In this article we learn the linspace function and other syntax, and explain the specific parameters through examples. Finally, I would like to mention the difference between np.linspace and np.arange.
Create a numerical sequence by defining uniform intervals. In fact, you need to specify the starting point and ending end of the interval, and specify the total number of separated values (including the starting point and ending point); the final function returns a numerical sequence of uniform distribution of the interval class. Please see the example:
np.linspace(start = 0, stop = 100, num = 5)
The code generates a NumPy array (ndarray object), the result is as follows: array([ 0., 25., 50., 75., 100.])
As shown in the picture:
#Let us explain that the Numpy linspace function generates uniformly distributed values according to the defined interval.
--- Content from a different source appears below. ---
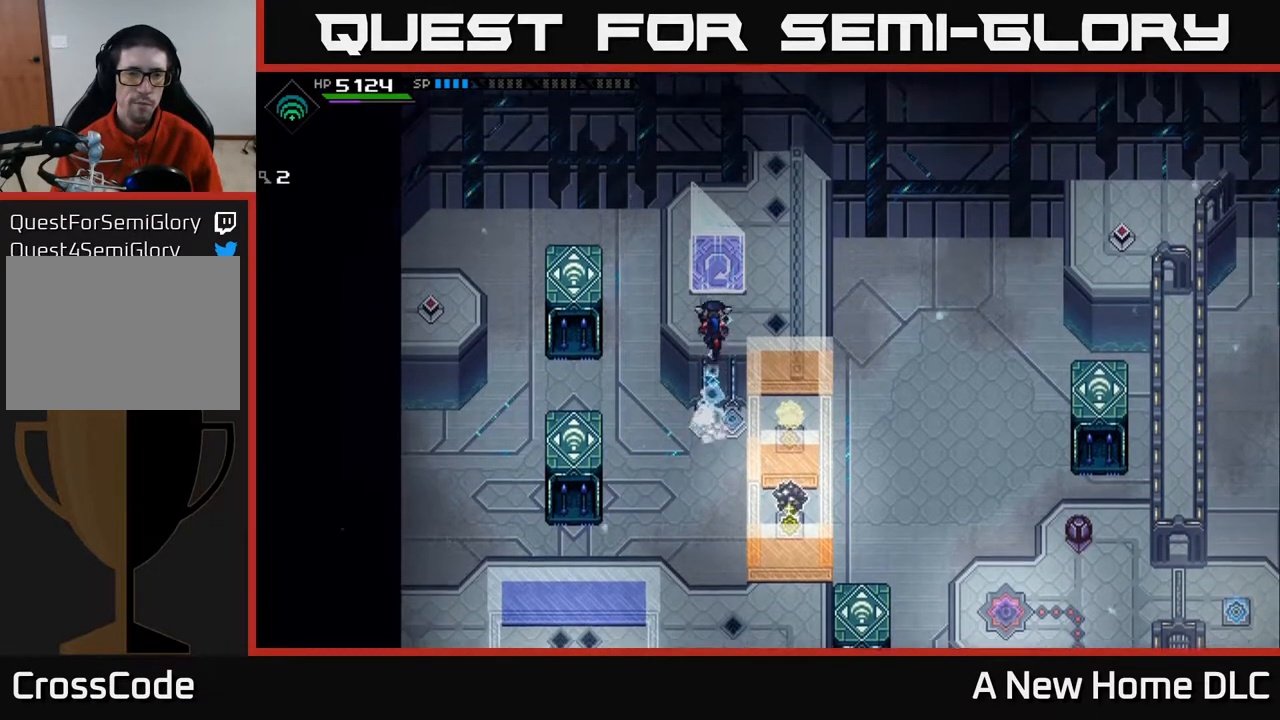
{"buttons": [], "left_stick": "left", "right_stick": "center", "events": [[167, "left_stick", "up-left"], [383, "left_stick", "left"]]}
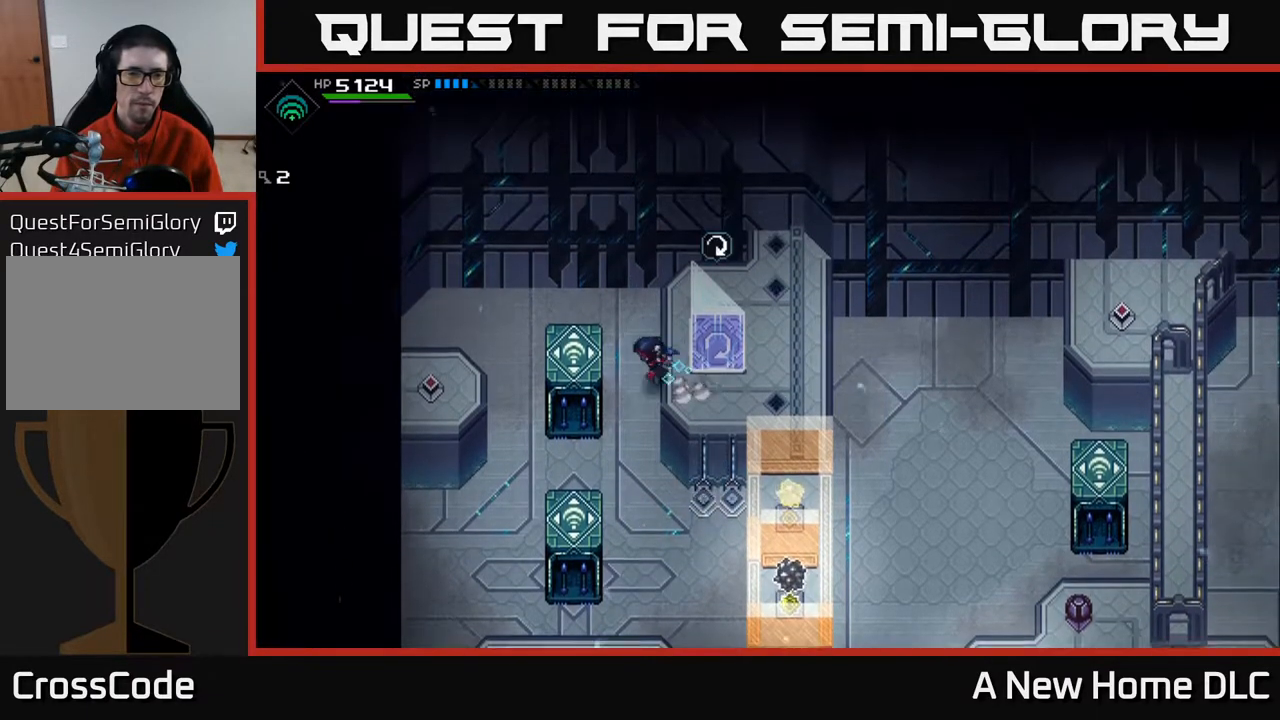
{"buttons": [], "left_stick": "left", "right_stick": "center", "events": [[250, "left_stick", "up"], [433, "left_stick", "left"]]}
We specify the interval using the start and stop parameters, here we set them to 0 and 100, and specify that 5 observations are produced within the range, so the function generates 5 evenly distributed elements. The first one is 0, the last one is 100, and the other three are distributed between 0 and 100.
Let’s take a closer look at the parameters of the linspace function so that you can understand its mechanism more clearly.
The syntax of linspace is very simple and direct. As shown in the figure below, the first is the function name, and the corresponding code is np.linspace (assuming you have imported NumPy as np).
Figure 2
The above figure has three parameters, which are the three most frequently used parameters. There are other optional parameters, whose parameters are discussed below.
In order to understand the parameters, let's look at the diagram again:
start
start The starting point of the parameter value range. If set to 0, the first number of the result is 0. This parameter must be provided.
stop
stop The end point of the parameter value range. Usually it is the last value of the result, but if endpoint = False is modified, the value will not be included in the result (as will be explained in the following examples).
num (Optional) The
num parameter controls how many elements there are in the result. If num=5, the number of output arrays is 5. This parameter is optional, and the default is 50.
endpoint (optional) The
endpoint parameter determines the end value (stop parameter) is included in the result array. If endpoint = True, the end value is included in the result, otherwise it is not. The default is True.
dtype (Optional)
Like other NumPy, the dtype parameter in np.linspace determines the data type of the output array. If not specified, Python infers the data type based on other parameter values. It can be specified explicitly if needed, and the parameter value can be any data type supported by NumPy and Python.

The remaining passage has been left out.